Note: I had written this post 2 years ago but somehow never noticed it in my drafts folder…
What was old is new. Long ago we used internal RAID on servers for most applications, in some cases we would go as far as using internal HBAs with external JBODs to allow 2 physical servers to share some logical volumes, or to get the most out of a “high capacity” (at the time they seemed high, but by today’s standards many phones offer more addressable capacity) RAID enclosures. Overtime we moved all of this critical data to a shared storage system, perhaps a SAN (storage area network). The SAN vendors have continued to charge high prices for decreasing value, it left the storage market ripe for disruption with distributed storage that leverages commodity hardware, delivered as software. No longer will we find it acceptable to pay $2500 for a disk drive in a SAN that we can buy on the street for $250.
This leads me to repeating the past, I find myself in desperate need of brushing up on managing the RAID controllers that are in my hosts. Perhaps this is for VSAN, or ScaleIO, or some other converged storage offering that can leverage my existing compute nodes and all of what was formerly idle storage potential. As we make this transition we find that all of our selection criteria we had for our compute hosts are no longer valid, or at least not ideal for this converged deployment. Up until now the focus has been on compute density, either CPU cores per rack unit or physical RAM per rack unit…in fact many blade vendors found a nice market by maximizing focus on just that.

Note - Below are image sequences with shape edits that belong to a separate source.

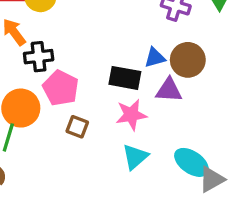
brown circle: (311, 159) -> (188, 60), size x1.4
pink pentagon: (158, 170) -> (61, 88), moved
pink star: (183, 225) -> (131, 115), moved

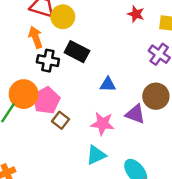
blue triangle: (155, 58) -> (108, 84), moved
black rectangle: (125, 78) -> (77, 52), moved
pink pentagon: (61, 88) -> (46, 100), moved

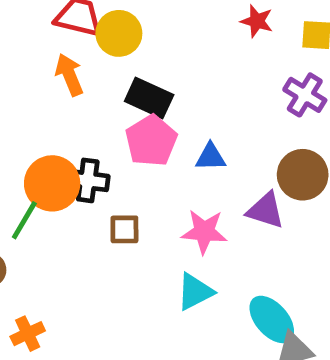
black cross: (48, 61) -> (88, 180), moved
pink pentagon: (46, 100) -> (151, 141), moved
brown square: (60, 120) -> (124, 229), turned -35

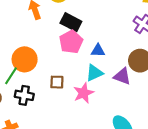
black cross: (88, 180) -> (24, 95), moved
pink star: (204, 232) -> (83, 93), moved, turned -30
cyan triangle: (195, 292) -> (94, 73), moved

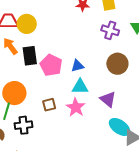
black rectangle: (71, 22) -> (30, 56), moved, turned 72
cyan triangle: (94, 73) -> (80, 87), turned 42
purple triangle: (122, 76) -> (108, 99), moved, turned 36

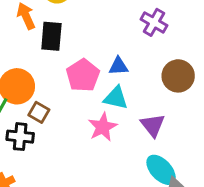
purple cross: (110, 30) -> (154, 22), moved
pink pentagon: (51, 65) -> (83, 75), moved
brown square: (49, 105) -> (39, 112), moved, turned 32

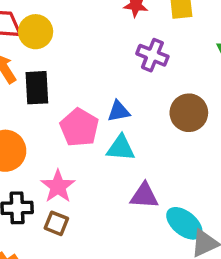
brown square: (39, 112) -> (56, 223), moved
purple triangle: (153, 125) -> (144, 196), moved, turned -40
pink star: (103, 127) -> (58, 186), moved

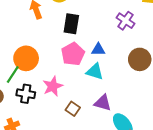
black rectangle: (37, 88) -> (71, 24), moved
brown square: (56, 223) -> (73, 109), moved

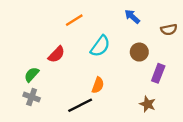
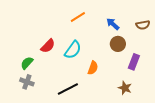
blue arrow: (132, 17) -> (113, 24), moved
orange line: (74, 20) -> (78, 17), moved
cyan semicircle: (100, 46) -> (73, 50), moved
orange semicircle: (98, 85) -> (93, 68), moved

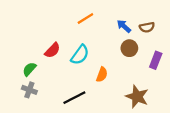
brown semicircle: (143, 25) -> (147, 27), moved
purple rectangle: (134, 62) -> (156, 60), moved
brown star: (125, 88) -> (137, 97), size x1.5

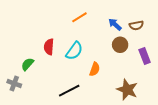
red semicircle: (52, 50) -> (49, 47), turned 140
purple rectangle: (156, 60) -> (145, 56), turned -42
gray cross: (29, 90) -> (14, 83), moved

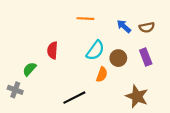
orange line: (79, 17) -> (85, 19), turned 35
brown circle: (120, 45) -> (118, 58), moved
cyan semicircle: (74, 51) -> (95, 50), moved
purple rectangle: (145, 56) -> (146, 57), moved

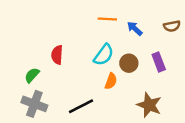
orange line: (85, 19) -> (107, 19), moved
brown semicircle: (147, 27) -> (172, 26), moved
gray cross: (15, 90) -> (34, 104), moved, size x1.5

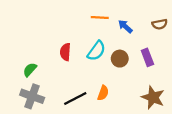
red semicircle: (57, 55) -> (65, 52), moved
orange semicircle: (111, 81) -> (103, 93), moved
brown star: (149, 105) -> (153, 97), moved

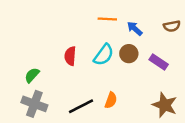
purple rectangle: (147, 57) -> (159, 62), turned -35
brown circle: (120, 59) -> (129, 54), moved

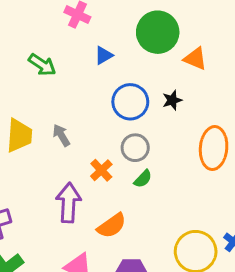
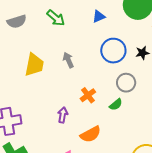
gray arrow: (61, 135) -> (68, 60), moved
gray circle: (135, 148) -> (126, 83), moved
purple arrow: (69, 203) -> (63, 115), size x0.6

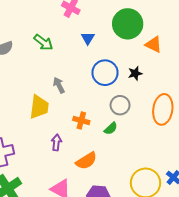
blue triangle: (99, 16) -> (88, 38), turned -32
yellow trapezoid: (34, 65) -> (39, 107), moved
orange cross: (88, 95) -> (81, 121), turned -35

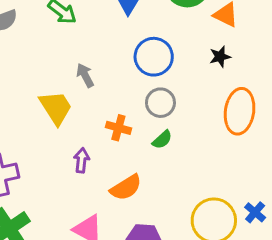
black star: (135, 73) -> (220, 57), moved
gray circle: (120, 105) -> (160, 103), moved
yellow trapezoid: (39, 107) -> (56, 108), turned -40

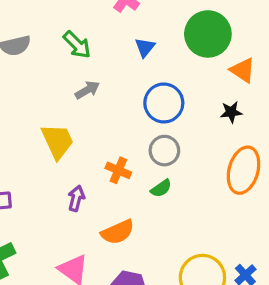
gray arrow: (85, 75) -> (87, 90), moved, turned 80

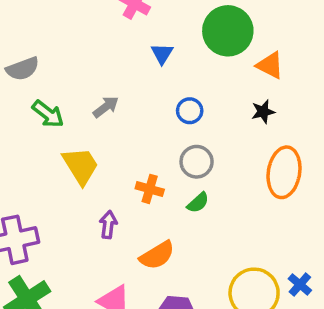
green arrow: (77, 45) -> (48, 114), moved
blue circle: (164, 103) -> (190, 111), size x0.6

What these silo compute servers all had in common was minimal internal storage, we didn’t need it. We needed massive density compute to make room for our really expensive SAN with all of its pretty lights. As we move down this path of converged compute and storage, we need to dig out some of our selection criteria from a decade ago. We now need to weigh disk slots per rack unit into our figures. It turns out we can decrease our CPU+RAM density by large sums, but through implementing converged storage offerings we can drastically reduce our cost to provide the entire package of compute and storage. We must look at the balance of compute to storage more closely as these resources are becoming tightly coupled, there are new considerations that we are not accustomed to that if not accounted for can lead to project failure.
When the hypervisor first started gaining ground there was a lot of debate over the consolidation ratio that made sense. Some vendors/integrators argued that Big Iron made the most sense, a server that has massive CPU and RAM density and allowed for ridiculous VM:host ratios. What we found is that this becomes a pretty massive failure domain, the larger the failure domain the larger the capacity we have to reserve. Our cost of the HA (high availability) insurance is directly equal to our host density. Likewise when we use maintenance mode, the time to enter maintenance mode for each host directly correlates to the utilized RAM density on a host. The more RAM that is used on a host the longer it will take for every maintenance cycle for that host.
This is relevant as when we look at converged storage (or hyper converged as some may refer to it) we have to consider the same exact thing. We now have the traditional compute items to account for, but we also need to factor in storage. Our host is now a failure domain for storage, so we must reserve 1 host (or more) of capacity…this also means that when hosts go into maintenance mode, worst case we have to move an entire host of stored data to insure accessibility.